■ Texto de origen ■
···

Hace una semana que he vuelto tras seis meses repletos de
experiencias y cambios. He vuelto a mi ciudad, que se aparece más pequeña que
nunca ante mis ojos; a mi familia, a mi casa. He vuelto por segunda vez, y si
algo tengo claro es que la anterior no me marcó tanto como ésta. Y no me refiero
al jet lag o al choque cultural que he sufrido al encontrarme una Valladolid
gris, desarbolada, muy fría y muy pequeña, ni a la rutina en la que me he visto
enmarcado una vez más, recordando cada detalle de ella con sorpresa; ni tampoco
observando las cosas que han cambiado en mi ausencia.

···

■ Extractos de datos ■
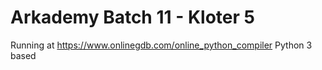 # Arkademy Batch 11 - Kloter 5

Running at https://www.onlinegdb.com/online_python_compiler
Python 3 based
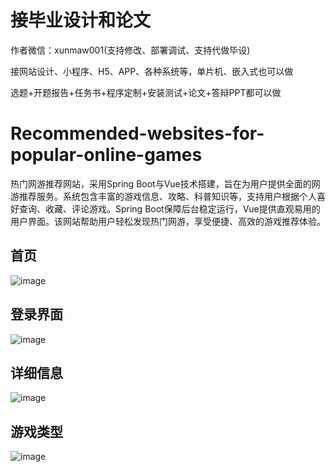 # 接毕业设计和论文
作者微信：xunmaw001(支持修改、部署调试、支持代做毕设)

接网站设计、小程序、H5、APP、各种系统等，单片机、嵌入式也可以做

选题+开题报告+任务书+程序定制+安装测试+论文+答辩PPT都可以做
# Recommended-websites-for-popular-online-games
热门网游推荐网站，采用Spring Boot与Vue技术搭建，旨在为用户提供全面的网游推荐服务。系统包含丰富的游戏信息、攻略、科普知识等，支持用户根据个人喜好查询、收藏、评论游戏。Spring Boot保障后台稳定运行，Vue提供直观易用的用户界面。该网站帮助用户轻松发现热门网游，享受便捷、高效的游戏推荐体验。
## 首页
![image](https://github.com/user-attachments/assets/80b025a3-2842-4b9f-a594-25e9b1ca11c2)
## 登录界面
![image](https://github.com/user-attachments/assets/f835685f-6db7-4b21-945f-fb4bb09e2427)
## 详细信息
![image](https://github.com/user-attachments/assets/5a9a33a4-9dfc-4123-b4f8-39eb1b97ce1e)
## 游戏类型
![image](https://github.com/user-attachments/assets/fc36258a-9a90-472f-9666-13740f0ed063)
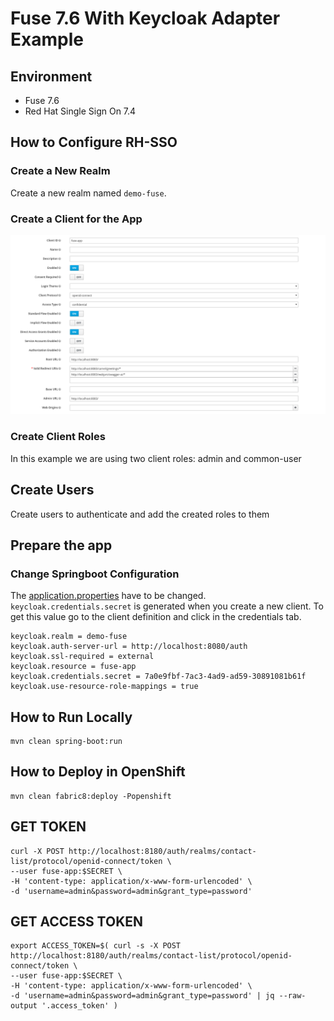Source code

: # Fuse 7.6 With Keycloak Adapter Example

## Environment
- Fuse 7.6
- Red Hat Single Sign On 7.4

## How to Configure RH-SSO

### Create a New Realm

Create a new realm named `demo-fuse`.

### Create a Client for the App

![alt text](documentation/client-config.png "client creation configuration")

### Create Client Roles

In this example we are using two client roles: admin and common-user

## Create Users

Create users to authenticate and add the created roles to them

## Prepare the app

### Change Springboot Configuration

The [application.properties](src/main/resources/application.properties) have to be changed. `keycloak.credentials.secret` is generated when you create a new client. To get this value go to the client definition and click in the credentials tab.

    keycloak.realm = demo-fuse
    keycloak.auth-server-url = http://localhost:8080/auth
    keycloak.ssl-required = external
    keycloak.resource = fuse-app
    keycloak.credentials.secret = 7a0e9fbf-7ac3-4ad9-ad59-30891081b61f
    keycloak.use-resource-role-mappings = true


## How to Run Locally

    mvn clean spring-boot:run

## How to Deploy in OpenShift

    mvn clean fabric8:deploy -Popenshift

## GET TOKEN 

    curl -X POST http://localhost:8180/auth/realms/contact-list/protocol/openid-connect/token \
    --user fuse-app:$SECRET \
    -H 'content-type: application/x-www-form-urlencoded' \
    -d 'username=admin&password=admin&grant_type=password'

## GET ACCESS TOKEN 

    export ACCESS_TOKEN=$( curl -s -X POST http://localhost:8180/auth/realms/contact-list/protocol/openid-connect/token \
    --user fuse-app:$SECRET \
    -H 'content-type: application/x-www-form-urlencoded' \
    -d 'username=admin&password=admin&grant_type=password' | jq --raw-output '.access_token' )


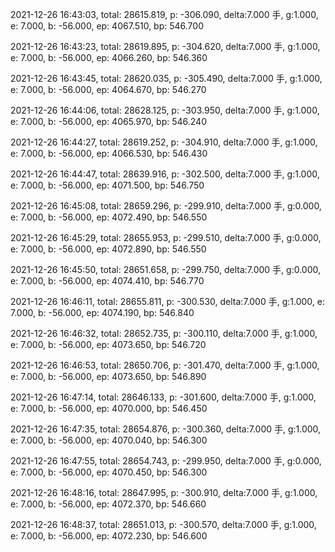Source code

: 2021-12-26 16:43:03, total: 28615.819, p: -306.090, delta:7.000 手, g:1.000, e: 7.000, b: -56.000, ep: 4067.510, bp: 546.700

2021-12-26 16:43:23, total: 28619.895, p: -304.620, delta:7.000 手, g:1.000, e: 7.000, b: -56.000, ep: 4066.260, bp: 546.360

2021-12-26 16:43:45, total: 28620.035, p: -305.490, delta:7.000 手, g:1.000, e: 7.000, b: -56.000, ep: 4064.670, bp: 546.270

2021-12-26 16:44:06, total: 28628.125, p: -303.950, delta:7.000 手, g:1.000, e: 7.000, b: -56.000, ep: 4065.970, bp: 546.240

2021-12-26 16:44:27, total: 28619.252, p: -304.910, delta:7.000 手, g:1.000, e: 7.000, b: -56.000, ep: 4066.530, bp: 546.430

2021-12-26 16:44:47, total: 28639.916, p: -302.500, delta:7.000 手, g:1.000, e: 7.000, b: -56.000, ep: 4071.500, bp: 546.750

2021-12-26 16:45:08, total: 28659.296, p: -299.910, delta:7.000 手, g:0.000, e: 7.000, b: -56.000, ep: 4072.490, bp: 546.550

2021-12-26 16:45:29, total: 28655.953, p: -299.510, delta:7.000 手, g:0.000, e: 7.000, b: -56.000, ep: 4072.890, bp: 546.550

2021-12-26 16:45:50, total: 28651.658, p: -299.750, delta:7.000 手, g:0.000, e: 7.000, b: -56.000, ep: 4074.410, bp: 546.770

2021-12-26 16:46:11, total: 28655.811, p: -300.530, delta:7.000 手, g:1.000, e: 7.000, b: -56.000, ep: 4074.190, bp: 546.840

2021-12-26 16:46:32, total: 28652.735, p: -300.110, delta:7.000 手, g:1.000, e: 7.000, b: -56.000, ep: 4073.650, bp: 546.720

2021-12-26 16:46:53, total: 28650.706, p: -301.470, delta:7.000 手, g:1.000, e: 7.000, b: -56.000, ep: 4073.650, bp: 546.890

2021-12-26 16:47:14, total: 28646.133, p: -301.600, delta:7.000 手, g:1.000, e: 7.000, b: -56.000, ep: 4070.000, bp: 546.450

2021-12-26 16:47:35, total: 28654.876, p: -300.360, delta:7.000 手, g:1.000, e: 7.000, b: -56.000, ep: 4070.040, bp: 546.300

2021-12-26 16:47:55, total: 28654.743, p: -299.950, delta:7.000 手, g:0.000, e: 7.000, b: -56.000, ep: 4070.450, bp: 546.300

2021-12-26 16:48:16, total: 28647.995, p: -300.910, delta:7.000 手, g:1.000, e: 7.000, b: -56.000, ep: 4072.370, bp: 546.660

2021-12-26 16:48:37, total: 28651.013, p: -300.570, delta:7.000 手, g:1.000, e: 7.000, b: -56.000, ep: 4072.230, bp: 546.600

···

■ Acción requerida ■
Cita el pasaje del texto de origen que va entre "Hace una semana" y "en mi ausencia.", ambos incluidos. Trabaja solo con el texto de origen.

■ Solución detallada ■
Hace una semana que he vuelto tras seis meses repletos de
experiencias y cambios. He vuelto a mi ciudad, que se aparece más pequeña que
nunca ante mis ojos; a mi familia, a mi casa. He vuelto por segunda vez, y si
algo tengo claro es que la anterior no me marcó tanto como ésta. Y no me refiero
al jet lag o al choque cultural que he sufrido al encontrarme una Valladolid
gris, desarbolada, muy fría y muy pequeña, ni a la rutina en la que me he visto
enmarcado una vez más, recordando cada detalle de ella con sorpresa; ni tampoco
observando las cosas que han cambiado en mi ausencia.